L'incertitude reste le prix à payer au progrès, particulièrement dans l'enseignement. Dès lors, la question reste entière : que peut-on mesurer ?

Le chemin ! Car ce n'est pas la destination qui est importante dans une société ouverte comme la nôtre, une société du processus et non du produit. Une société du mouvement et non de l'éternel retour, une société du présent, fracture à la Kafka, séparant, tout en les reprenant, le passé et le futur.
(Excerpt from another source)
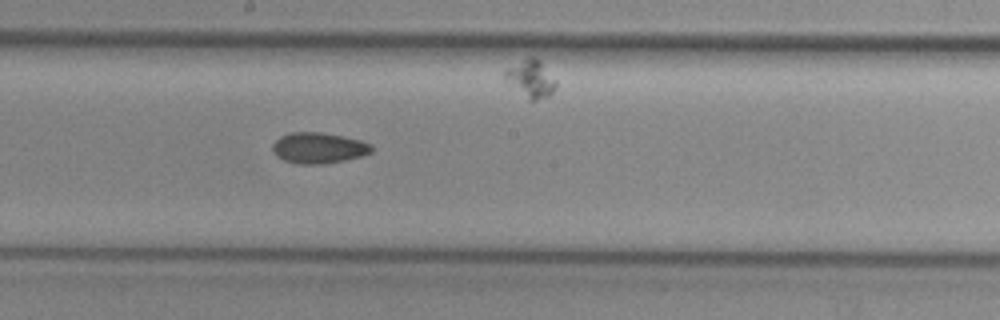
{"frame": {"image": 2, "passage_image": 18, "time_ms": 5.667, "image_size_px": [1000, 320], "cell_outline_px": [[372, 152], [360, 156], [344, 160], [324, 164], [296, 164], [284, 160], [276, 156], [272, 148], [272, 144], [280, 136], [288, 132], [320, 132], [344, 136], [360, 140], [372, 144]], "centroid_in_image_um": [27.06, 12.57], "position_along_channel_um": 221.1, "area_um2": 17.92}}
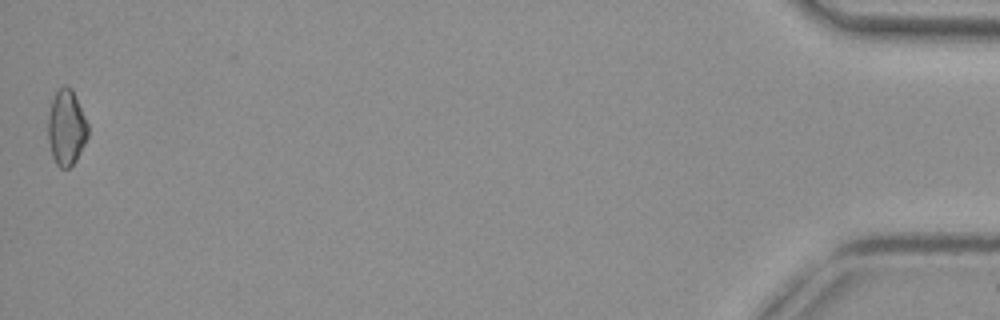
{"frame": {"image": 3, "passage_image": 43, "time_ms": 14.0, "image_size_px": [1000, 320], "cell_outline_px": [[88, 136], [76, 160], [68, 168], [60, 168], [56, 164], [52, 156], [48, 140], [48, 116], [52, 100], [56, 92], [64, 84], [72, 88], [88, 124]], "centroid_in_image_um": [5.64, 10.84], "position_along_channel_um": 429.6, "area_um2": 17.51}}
Non, ce n'est pas la destination, elle ne sera jamais figée, car elle sera toujours figurée, imaginée et plus exactement idéalisée.

Non, dans une telle société, avec de tels humains, ce n'est pas la destination qui importe, mais le chemin ! Dès lors, d'accord avec nos politiciens pour, ensemble, "évaluer - piloter" la progression vers cet idéal construit ensemble d'une réelle démocratisation de l'enseignement, d'une vraie recherche de l'égalité des chances et d'épanouissement de chaque jeune pris en charge dans nos établissements, de l'autonomie et de la capacité d'apprendre par lui-même pour ensuite (se) construire lui-même, avec les autres. D'accord de "mesurer" le chemin parcouru vers ces destinations imaginées, partagées.

L'enseignement doit rester un domaine privilégié de l'humain et de son devenir. Il ne doit évidemment pas se contenter de veiller à l'intégration des individus dans un monde déjà là, il doit aussi leur donner les moyens et l'énergie de construire le monde à venir. Il doit aussi leur permettre de pouvoir, à leur tour, choisir le chemin et d'y progresser vers ces destinations partagées. L'autonomie, apprendre à apprendre, c'est aussi instiller dans chaque être la possibilité de se démarquer du Nous, de le reconstruire selon d'autres consensus. En se situant dans cette perspective de "contestation d'un ordre établi, pérenne", il est encore plus difficile d'imaginer pouvoir enfermer les pratiques des enseignants dans un moule, de standardiser l'apprentissage, d'en décrire dans le détail les modalités et le parcours.

Et revient lancinante, têtue, toujours insatisfaite, cette question : que peut-on mesurer ? Poser la question, c'est mettre en lumière l'impossible rencontre d'un idéal scientifique de la mesure et de l'évaluation avec la puissance créative qu'aucune mesure ni contrainte ne pourra ni juguler, ni cadrer, ni prévoir.

De là vient mon sentiment que seul le pilotage permet de sauvegarder l'enseignement d'un enfermement mortifère. Seul le pilotage peut évaluer, améliorer, construire le chemin à parcourir. Parce que nous sommes les tenants et les garants de ces lendemains différents d'un aujourd'hui souvent top pesant, surtout quand il prétend contrôler, guider en encadrant fermement, en standardisant. Parce que nous restons, d'abord et avant tout, garants de cet individu, cet homme que l'on ne doit pas formater, réifier, chosifier; de ce sujet qui ne sera jamais pur objet, cet humain qui ne devra jamais être destiné à devenir produit de consommation. De cette vie qui annoncera un nouveau commencement.

Pour toutes ces raisons, l'enseignement doit aussi veiller à garder sa vocation à ne pas se laisser mesurer, mais plutôt à regarder ensemble, lucidement, l'avancée qu'il promeut à l'aune du chemin parcouru vers les finalités portées par nos représentants au nom d'un "Nous", d'une communauté d'êtres humains que nous formons et qui nous forme.